**Task objective**
Transcribe the records below exactly, leaving out any pictures.

--- Working data Enclosed Below ---

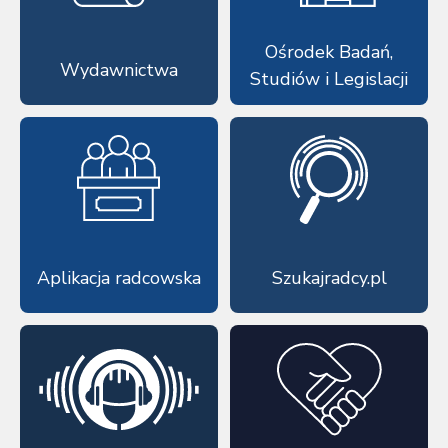
Ośrodek Badań,
Wydawnictwa
Studiów i Legislacji
Aplikacja radcowska
Szukajradcy.pl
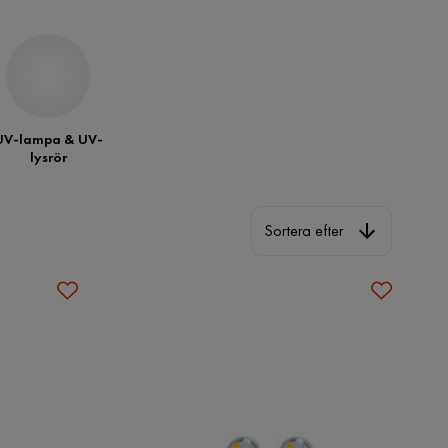
UV-lampa & UV-
lysrör
Sortera efter
Sortera efter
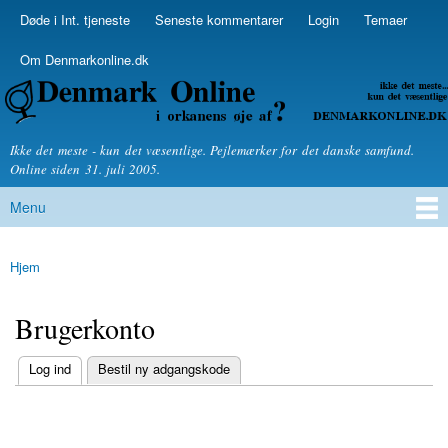
Skip to
Døde i Int. tjeneste
Seneste kommentarer
Login
Temaer
Secondary menu
main
content
Om Denmarkonline.dk
Denmarkonline.dk - blognyheder om politik
Ikke det meste - kun det væsentlige. Pejlemærker for det danske samfund.
Online siden 31. juli 2005.
Menu
Main menu
Hjem
You are here
Brugerkonto
(active tab)
Log ind
Bestil ny adgangskode
Primary tabs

--- End of Enclosed Working data ---

**Worked solution**
Ośrodek Badań,
Wydawnictwa
Studiów i Legislacji
Aplikacja radcowska
Szukajradcy.pl
UV-lampa & UV-
lysrör
Sortera efter
Sortera efter
Skip to
Døde i Int. tjeneste
Seneste kommentarer
Login
Temaer
Secondary menu
main
content
Om Denmarkonline.dk
Denmarkonline.dk - blognyheder om politik
Ikke det meste - kun det væsentlige. Pejlemærker for det danske samfund.
Online siden 31. juli 2005.
Menu
Main menu
Hjem
You are here
Brugerkonto
(active tab)
Log ind
Bestil ny adgangskode
Primary tabs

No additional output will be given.